Con l’elezione di Donald Trump si apre una nuova fase nella vita politica degli Stati Uniti.
Prima con la Brexit e ora con il neo presidente, il messaggio lanciato dai cittadini è chiarissimo: di fronte alle incertezze legate a una crisi di rappresentanza e alla paura del diverso, la scelta è caduta su politiche di chiusura e segregazione sociale: il muro per impedire il flusso migratorio dal Messico, l’azzeramento degli accordi sul clima di Parigi, la liberalizzazione del commercio delle armi.
D’altra parte, però, Trump ha saputo cogliere e rappresentare tutte le contraddizioni della globalizzazione, vista dalla maggioranza degli elettori come la ragione principale della crescita delle disuguaglianze economiche e sociali.
Questioni che ci rimandano al quadro politico e sociale del nostro Paese, dove il sentimento di rivalsa e di giustizia che anima i ceti popolari deve trovare una soluzione adeguata e coerente da parte della classe politica riformista.
Non vogliamo entrare nel merito della vita politica degli Stati Uniti, che in maniera democratica hanno eletto il loro rappresentante. Un dato, però, colpisce: il boom di Trump è dovuto ai voti di chi vive in zone degli Stati Uniti con economie deboli.
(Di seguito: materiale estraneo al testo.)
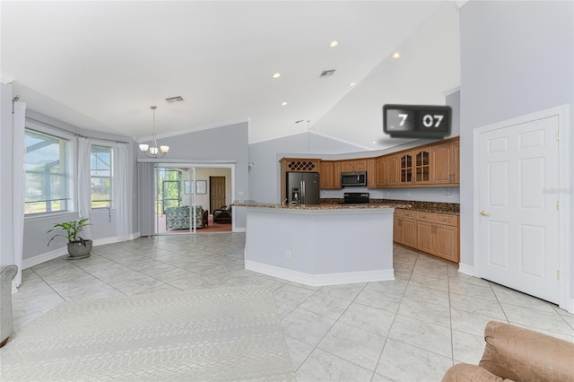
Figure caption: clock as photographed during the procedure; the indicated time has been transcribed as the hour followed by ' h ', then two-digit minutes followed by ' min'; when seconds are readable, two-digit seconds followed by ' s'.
7 h 07 min
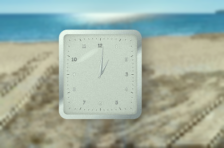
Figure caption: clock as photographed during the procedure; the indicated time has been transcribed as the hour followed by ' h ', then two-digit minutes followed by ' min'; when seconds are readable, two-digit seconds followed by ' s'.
1 h 01 min
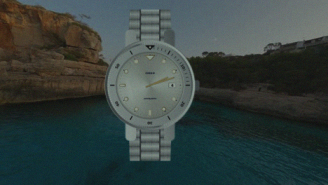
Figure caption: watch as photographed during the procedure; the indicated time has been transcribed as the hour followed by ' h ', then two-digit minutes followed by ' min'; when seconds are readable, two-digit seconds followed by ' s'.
2 h 12 min
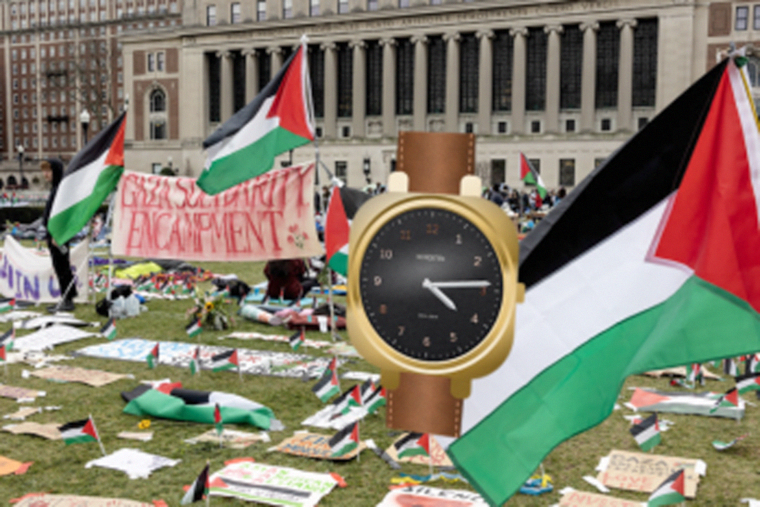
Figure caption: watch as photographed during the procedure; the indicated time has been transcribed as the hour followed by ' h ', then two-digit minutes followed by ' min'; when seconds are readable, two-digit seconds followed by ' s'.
4 h 14 min
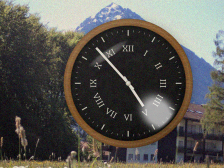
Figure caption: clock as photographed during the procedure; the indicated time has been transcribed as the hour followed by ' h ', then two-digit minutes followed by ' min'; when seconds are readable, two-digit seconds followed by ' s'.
4 h 53 min
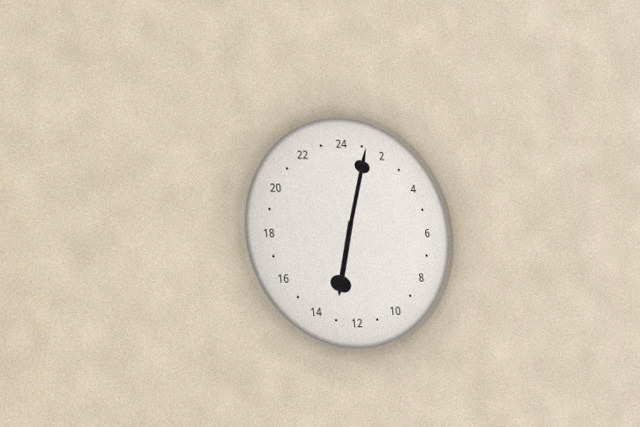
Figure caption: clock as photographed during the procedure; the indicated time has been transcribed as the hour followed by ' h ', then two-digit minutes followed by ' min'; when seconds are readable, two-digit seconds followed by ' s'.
13 h 03 min
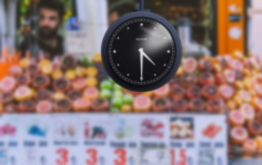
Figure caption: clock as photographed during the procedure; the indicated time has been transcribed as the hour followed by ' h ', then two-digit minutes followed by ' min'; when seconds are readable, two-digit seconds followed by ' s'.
4 h 30 min
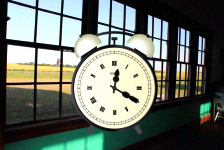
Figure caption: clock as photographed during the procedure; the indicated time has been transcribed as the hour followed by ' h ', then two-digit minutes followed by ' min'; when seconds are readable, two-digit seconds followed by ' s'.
12 h 20 min
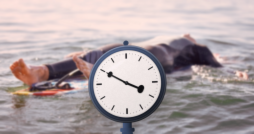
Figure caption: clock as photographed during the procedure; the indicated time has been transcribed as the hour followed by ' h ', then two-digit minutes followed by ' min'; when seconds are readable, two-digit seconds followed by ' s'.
3 h 50 min
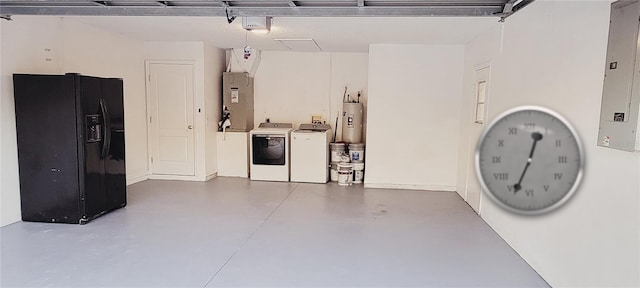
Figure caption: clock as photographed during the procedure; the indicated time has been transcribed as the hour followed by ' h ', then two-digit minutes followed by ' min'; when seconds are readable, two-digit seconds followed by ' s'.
12 h 34 min
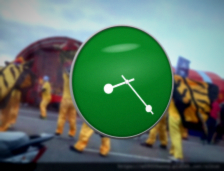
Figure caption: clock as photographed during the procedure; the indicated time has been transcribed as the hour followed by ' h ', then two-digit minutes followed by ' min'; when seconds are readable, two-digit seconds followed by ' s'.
8 h 23 min
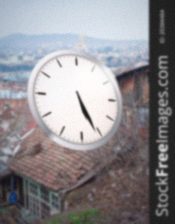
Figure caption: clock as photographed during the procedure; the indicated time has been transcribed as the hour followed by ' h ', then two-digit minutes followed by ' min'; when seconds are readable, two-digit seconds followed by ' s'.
5 h 26 min
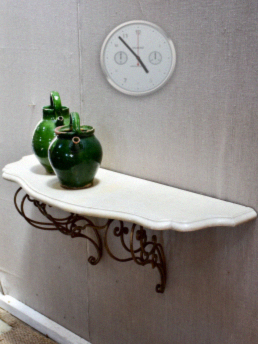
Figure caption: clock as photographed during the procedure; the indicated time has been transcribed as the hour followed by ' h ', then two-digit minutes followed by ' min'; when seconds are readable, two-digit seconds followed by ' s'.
4 h 53 min
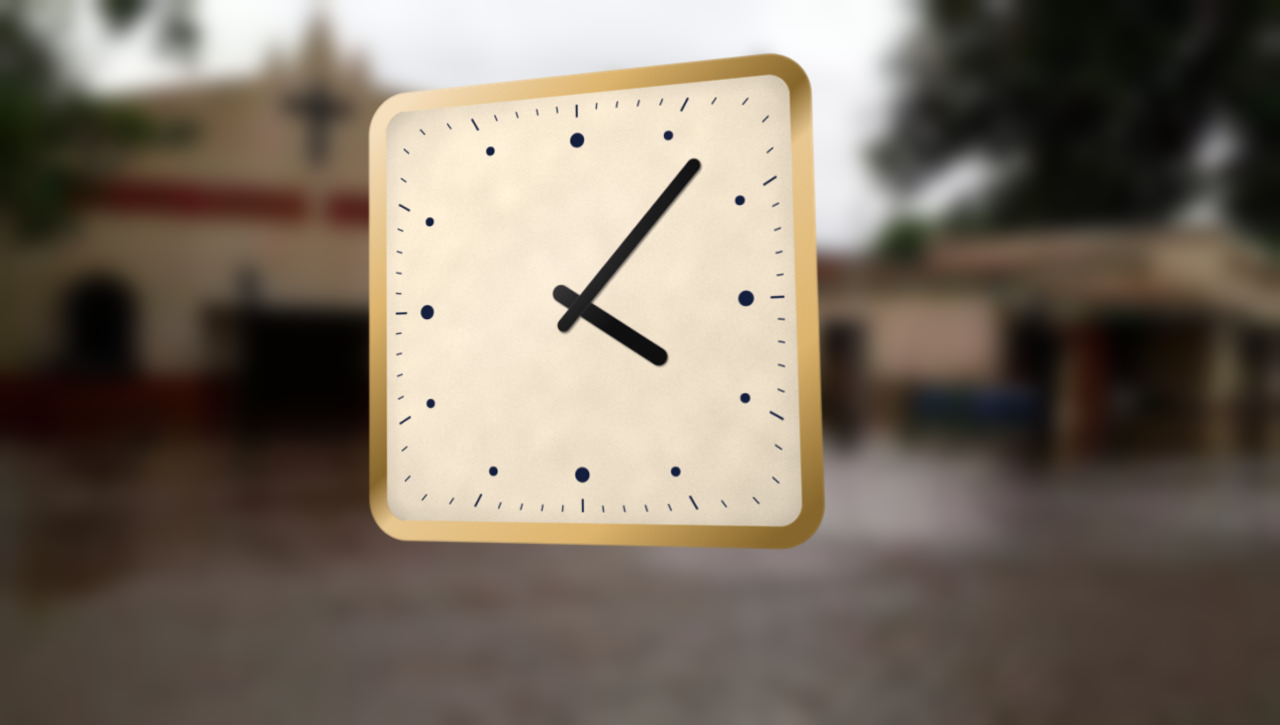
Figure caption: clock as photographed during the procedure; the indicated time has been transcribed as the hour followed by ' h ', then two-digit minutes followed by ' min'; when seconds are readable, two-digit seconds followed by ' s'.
4 h 07 min
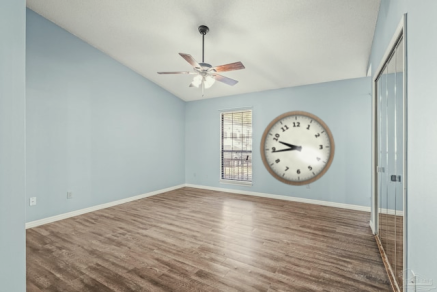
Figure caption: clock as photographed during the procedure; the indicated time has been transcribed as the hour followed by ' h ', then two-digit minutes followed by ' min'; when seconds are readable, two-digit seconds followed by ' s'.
9 h 44 min
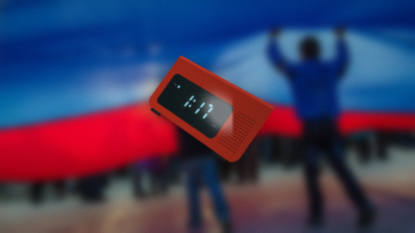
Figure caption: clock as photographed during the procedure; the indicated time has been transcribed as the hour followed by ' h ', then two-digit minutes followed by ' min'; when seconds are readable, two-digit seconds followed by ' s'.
1 h 17 min
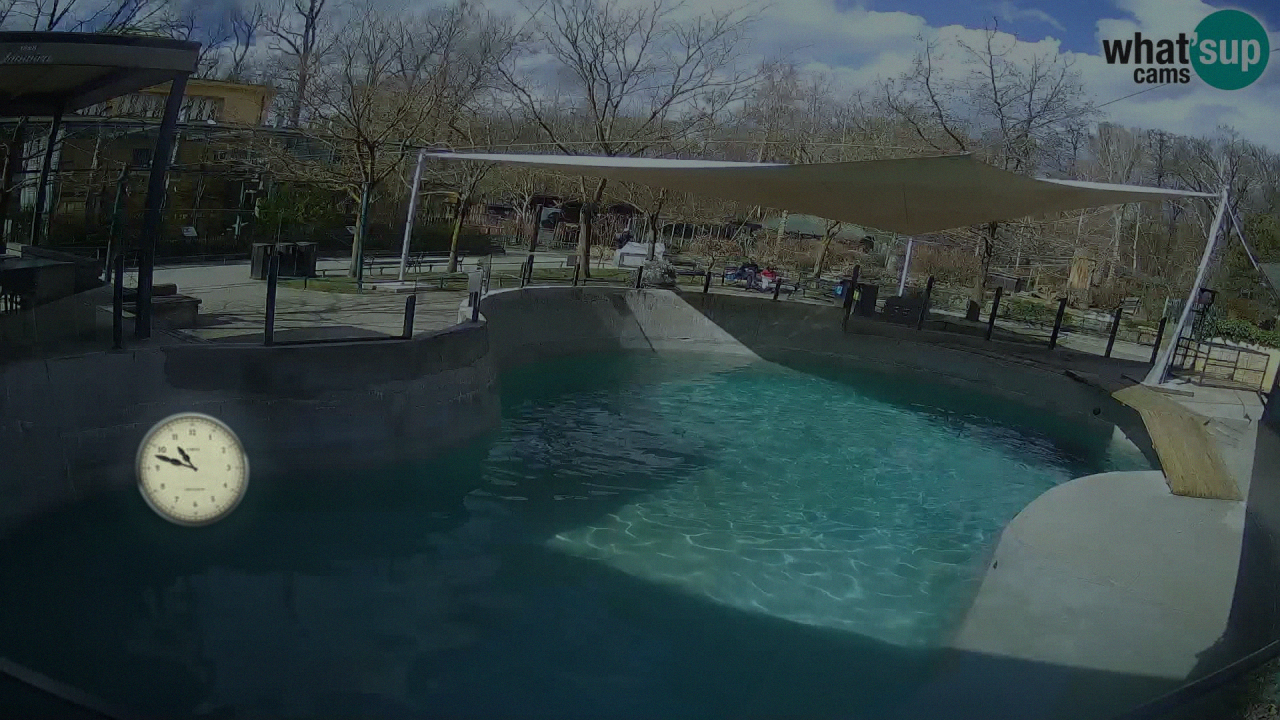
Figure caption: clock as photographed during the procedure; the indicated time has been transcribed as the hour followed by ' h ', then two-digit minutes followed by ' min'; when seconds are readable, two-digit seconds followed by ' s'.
10 h 48 min
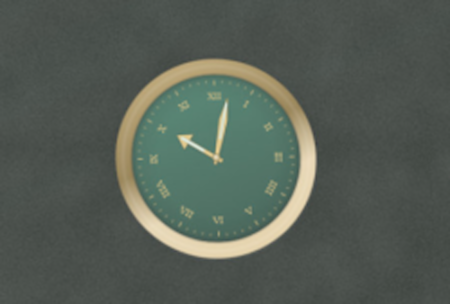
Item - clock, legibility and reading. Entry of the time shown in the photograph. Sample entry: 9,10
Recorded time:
10,02
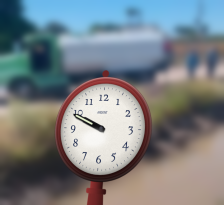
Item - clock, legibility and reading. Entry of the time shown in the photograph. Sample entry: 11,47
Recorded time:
9,49
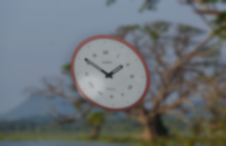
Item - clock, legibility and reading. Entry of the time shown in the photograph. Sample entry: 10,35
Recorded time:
1,51
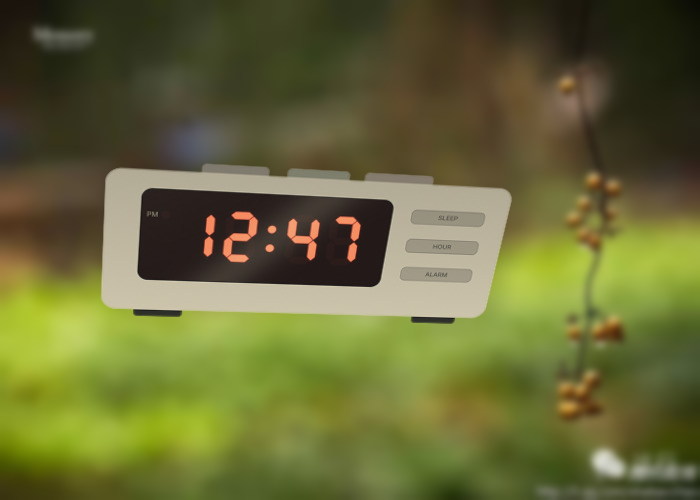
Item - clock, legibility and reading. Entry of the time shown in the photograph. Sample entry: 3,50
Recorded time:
12,47
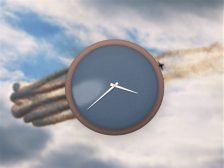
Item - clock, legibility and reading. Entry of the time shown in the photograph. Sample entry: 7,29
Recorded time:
3,38
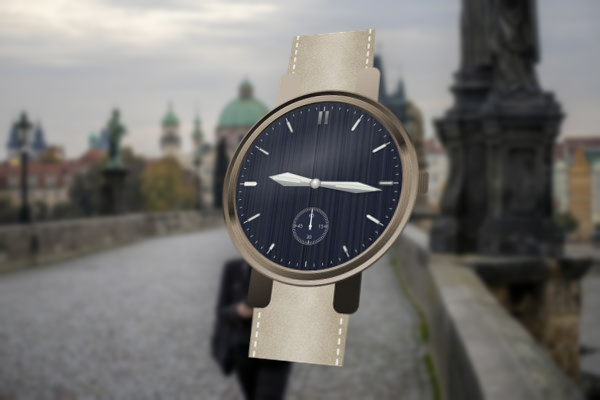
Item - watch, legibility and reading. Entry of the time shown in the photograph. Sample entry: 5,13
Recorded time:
9,16
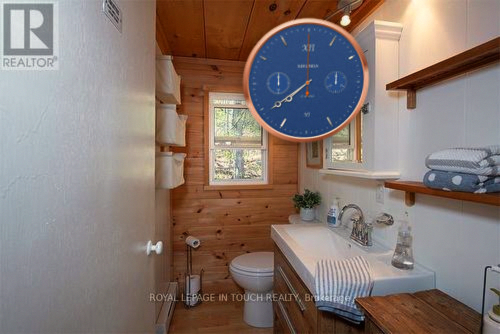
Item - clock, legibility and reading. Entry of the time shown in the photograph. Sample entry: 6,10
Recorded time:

Uno spunto che decisamente ci interessa, perché lega il successo di Trump, non tanto ai livelli di disoccupazione “attuale”, ma alla sensazione di poter perdere “in futuro” il proprio lavoro.
È proprio dal modo di operare verso questo elettorato, composto dal ceto popolare, dal ceto dei lavoratori, che le Acli guarderanno alla presidenza Trump.